● **Material to process**:
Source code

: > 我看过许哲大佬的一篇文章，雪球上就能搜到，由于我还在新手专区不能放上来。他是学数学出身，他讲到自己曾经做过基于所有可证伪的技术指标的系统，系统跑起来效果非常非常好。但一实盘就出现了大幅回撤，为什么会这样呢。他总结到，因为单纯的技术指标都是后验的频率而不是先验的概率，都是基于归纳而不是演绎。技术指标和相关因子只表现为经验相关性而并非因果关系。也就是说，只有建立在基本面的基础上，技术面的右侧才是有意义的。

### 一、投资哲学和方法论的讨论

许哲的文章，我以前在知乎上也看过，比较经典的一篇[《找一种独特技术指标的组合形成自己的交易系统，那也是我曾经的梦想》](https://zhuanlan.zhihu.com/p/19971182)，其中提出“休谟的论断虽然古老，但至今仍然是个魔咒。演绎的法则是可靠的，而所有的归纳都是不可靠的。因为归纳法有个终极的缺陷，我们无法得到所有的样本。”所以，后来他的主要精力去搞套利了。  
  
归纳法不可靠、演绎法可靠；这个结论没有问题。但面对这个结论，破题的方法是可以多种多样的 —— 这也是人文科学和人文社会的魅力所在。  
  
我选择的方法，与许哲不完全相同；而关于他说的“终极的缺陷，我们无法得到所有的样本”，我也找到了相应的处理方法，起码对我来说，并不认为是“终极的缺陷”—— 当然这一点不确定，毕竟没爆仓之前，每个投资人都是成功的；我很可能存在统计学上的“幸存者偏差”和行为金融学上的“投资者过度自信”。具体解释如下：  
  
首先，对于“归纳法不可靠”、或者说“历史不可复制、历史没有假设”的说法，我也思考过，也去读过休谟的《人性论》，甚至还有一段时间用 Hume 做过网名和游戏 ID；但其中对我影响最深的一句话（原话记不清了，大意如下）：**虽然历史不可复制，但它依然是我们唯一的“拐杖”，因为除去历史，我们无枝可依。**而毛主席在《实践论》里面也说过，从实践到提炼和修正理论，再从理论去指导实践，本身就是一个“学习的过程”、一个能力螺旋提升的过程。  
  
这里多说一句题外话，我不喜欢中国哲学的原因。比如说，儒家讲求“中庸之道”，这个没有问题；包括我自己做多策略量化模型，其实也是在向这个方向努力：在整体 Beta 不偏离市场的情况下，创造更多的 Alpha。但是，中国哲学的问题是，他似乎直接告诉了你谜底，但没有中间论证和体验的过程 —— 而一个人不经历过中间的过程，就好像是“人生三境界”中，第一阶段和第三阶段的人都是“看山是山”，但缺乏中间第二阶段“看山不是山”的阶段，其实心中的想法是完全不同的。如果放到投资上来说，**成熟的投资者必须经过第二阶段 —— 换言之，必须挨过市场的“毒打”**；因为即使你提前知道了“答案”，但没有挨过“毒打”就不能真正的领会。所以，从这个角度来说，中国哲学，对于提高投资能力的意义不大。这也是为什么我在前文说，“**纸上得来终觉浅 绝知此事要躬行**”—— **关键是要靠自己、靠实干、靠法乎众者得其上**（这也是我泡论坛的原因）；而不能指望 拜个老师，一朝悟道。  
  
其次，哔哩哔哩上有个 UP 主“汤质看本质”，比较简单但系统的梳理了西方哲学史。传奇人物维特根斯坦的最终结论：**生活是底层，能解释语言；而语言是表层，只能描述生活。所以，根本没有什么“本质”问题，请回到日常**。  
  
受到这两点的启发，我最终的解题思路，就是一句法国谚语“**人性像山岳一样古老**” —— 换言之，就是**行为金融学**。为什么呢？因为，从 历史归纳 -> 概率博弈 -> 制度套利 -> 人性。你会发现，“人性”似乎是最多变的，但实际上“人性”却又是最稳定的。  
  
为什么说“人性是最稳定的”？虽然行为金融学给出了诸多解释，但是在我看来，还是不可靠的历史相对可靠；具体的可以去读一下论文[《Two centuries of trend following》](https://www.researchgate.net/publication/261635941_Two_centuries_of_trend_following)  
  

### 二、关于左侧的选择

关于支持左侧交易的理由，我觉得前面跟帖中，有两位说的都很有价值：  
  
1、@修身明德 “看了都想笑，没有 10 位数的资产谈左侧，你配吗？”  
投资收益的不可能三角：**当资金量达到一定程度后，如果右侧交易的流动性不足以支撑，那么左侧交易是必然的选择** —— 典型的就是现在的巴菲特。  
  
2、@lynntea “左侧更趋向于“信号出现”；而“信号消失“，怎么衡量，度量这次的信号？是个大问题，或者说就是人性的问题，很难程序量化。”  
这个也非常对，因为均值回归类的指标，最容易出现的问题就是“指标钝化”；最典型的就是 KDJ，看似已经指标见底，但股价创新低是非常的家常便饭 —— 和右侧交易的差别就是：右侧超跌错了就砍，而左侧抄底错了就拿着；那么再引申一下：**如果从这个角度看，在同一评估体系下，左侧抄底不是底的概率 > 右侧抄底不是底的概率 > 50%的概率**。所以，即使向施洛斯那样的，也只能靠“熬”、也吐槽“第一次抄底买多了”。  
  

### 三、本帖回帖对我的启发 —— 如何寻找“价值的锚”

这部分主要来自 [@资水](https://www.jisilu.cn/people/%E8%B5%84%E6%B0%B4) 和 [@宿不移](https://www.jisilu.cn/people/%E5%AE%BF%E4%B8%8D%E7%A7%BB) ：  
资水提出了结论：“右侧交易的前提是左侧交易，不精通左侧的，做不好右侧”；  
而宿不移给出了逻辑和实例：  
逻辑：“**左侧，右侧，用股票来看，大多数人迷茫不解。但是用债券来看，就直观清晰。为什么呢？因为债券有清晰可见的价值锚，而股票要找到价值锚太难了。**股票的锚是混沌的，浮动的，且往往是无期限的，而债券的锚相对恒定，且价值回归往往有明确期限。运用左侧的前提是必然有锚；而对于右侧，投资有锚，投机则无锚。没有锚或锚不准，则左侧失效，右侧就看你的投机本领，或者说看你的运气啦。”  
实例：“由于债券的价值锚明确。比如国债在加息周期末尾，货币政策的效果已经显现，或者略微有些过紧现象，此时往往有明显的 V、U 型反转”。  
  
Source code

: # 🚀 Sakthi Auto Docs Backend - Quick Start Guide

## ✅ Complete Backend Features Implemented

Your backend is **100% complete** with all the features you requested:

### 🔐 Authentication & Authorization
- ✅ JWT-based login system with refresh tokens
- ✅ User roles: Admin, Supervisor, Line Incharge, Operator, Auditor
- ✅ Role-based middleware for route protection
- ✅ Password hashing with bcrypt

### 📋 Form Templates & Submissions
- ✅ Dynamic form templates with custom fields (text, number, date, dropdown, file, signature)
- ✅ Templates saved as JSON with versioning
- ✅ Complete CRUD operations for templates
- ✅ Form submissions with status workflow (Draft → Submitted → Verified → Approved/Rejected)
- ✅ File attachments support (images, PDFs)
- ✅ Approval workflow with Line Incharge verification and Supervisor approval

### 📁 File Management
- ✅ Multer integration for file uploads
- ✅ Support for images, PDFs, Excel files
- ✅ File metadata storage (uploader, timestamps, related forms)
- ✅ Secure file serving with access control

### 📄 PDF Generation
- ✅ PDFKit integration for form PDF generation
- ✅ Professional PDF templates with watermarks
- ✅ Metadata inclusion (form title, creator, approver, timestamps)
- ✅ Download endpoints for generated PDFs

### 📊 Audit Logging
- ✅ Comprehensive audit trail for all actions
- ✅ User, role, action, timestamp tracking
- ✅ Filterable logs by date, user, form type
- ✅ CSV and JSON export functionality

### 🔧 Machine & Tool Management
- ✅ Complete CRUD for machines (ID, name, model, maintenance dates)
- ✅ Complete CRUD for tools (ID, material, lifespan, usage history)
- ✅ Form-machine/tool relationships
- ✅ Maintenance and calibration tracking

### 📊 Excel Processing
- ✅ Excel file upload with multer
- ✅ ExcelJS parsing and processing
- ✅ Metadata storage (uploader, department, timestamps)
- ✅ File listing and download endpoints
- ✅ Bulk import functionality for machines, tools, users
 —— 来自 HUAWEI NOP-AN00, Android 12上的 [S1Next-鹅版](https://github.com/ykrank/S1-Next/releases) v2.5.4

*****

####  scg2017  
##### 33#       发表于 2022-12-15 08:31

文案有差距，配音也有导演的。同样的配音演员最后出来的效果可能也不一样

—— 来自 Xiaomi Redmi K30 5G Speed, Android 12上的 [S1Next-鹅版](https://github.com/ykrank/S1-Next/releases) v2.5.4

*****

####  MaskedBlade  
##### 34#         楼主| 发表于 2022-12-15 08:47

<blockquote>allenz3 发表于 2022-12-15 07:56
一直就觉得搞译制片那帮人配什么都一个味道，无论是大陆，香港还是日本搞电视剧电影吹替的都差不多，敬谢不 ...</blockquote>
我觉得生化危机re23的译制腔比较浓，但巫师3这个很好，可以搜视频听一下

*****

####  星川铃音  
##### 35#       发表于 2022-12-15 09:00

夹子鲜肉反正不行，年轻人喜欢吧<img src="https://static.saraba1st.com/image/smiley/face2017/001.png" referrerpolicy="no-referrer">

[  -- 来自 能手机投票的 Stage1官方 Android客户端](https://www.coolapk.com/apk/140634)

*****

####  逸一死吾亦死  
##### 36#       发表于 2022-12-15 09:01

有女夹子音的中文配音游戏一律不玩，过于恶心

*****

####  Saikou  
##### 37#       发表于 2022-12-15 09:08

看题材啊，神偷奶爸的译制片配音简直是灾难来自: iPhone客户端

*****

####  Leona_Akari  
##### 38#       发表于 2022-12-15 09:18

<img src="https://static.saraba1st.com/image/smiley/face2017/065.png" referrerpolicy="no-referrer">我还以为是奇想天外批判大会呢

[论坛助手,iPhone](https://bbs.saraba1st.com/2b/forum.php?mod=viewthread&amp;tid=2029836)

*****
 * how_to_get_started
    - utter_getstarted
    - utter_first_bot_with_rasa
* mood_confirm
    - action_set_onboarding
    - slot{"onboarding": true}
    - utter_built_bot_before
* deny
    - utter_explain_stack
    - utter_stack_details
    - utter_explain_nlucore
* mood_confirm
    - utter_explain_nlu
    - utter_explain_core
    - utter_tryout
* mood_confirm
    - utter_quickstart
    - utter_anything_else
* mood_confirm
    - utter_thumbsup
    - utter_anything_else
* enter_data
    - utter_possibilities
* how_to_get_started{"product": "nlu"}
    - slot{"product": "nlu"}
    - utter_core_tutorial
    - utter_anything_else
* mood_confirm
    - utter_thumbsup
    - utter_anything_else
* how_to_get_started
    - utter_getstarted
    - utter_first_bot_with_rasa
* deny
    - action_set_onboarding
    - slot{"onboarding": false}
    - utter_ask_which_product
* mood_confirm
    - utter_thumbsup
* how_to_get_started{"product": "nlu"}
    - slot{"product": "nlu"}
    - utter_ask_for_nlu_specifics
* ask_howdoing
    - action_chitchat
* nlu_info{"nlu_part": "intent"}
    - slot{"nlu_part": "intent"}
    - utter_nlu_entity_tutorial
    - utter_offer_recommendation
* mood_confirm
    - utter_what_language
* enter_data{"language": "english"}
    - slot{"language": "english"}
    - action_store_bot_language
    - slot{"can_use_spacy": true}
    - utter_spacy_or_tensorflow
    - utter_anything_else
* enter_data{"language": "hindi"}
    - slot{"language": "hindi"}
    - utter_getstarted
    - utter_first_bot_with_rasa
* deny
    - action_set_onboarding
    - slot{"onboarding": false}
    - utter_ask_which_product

● **Task to complete**: Starting at the line that contains "- utter_ask_for_nlu_specifics", retype each line through the last one in the records, both included, and add nothing.

● **Answer space**:
    - utter_ask_for_nlu_specifics
* ask_howdoing
    - action_chitchat
* nlu_info{"nlu_part": "intent"}
    - slot{"nlu_part": "intent"}
    - utter_nlu_entity_tutorial
    - utter_offer_recommendation
* mood_confirm
    - utter_what_language
* enter_data{"language": "english"}
    - slot{"language": "english"}
    - action_store_bot_language
    - slot{"can_use_spacy": true}
    - utter_spacy_or_tensorflow
    - utter_anything_else
* enter_data{"language": "hindi"}
    - slot{"language": "hindi"}
    - utter_getstarted
    - utter_first_bot_with_rasa
* deny
    - action_set_onboarding
    - slot{"onboarding": false}
    - utter_ask_which_product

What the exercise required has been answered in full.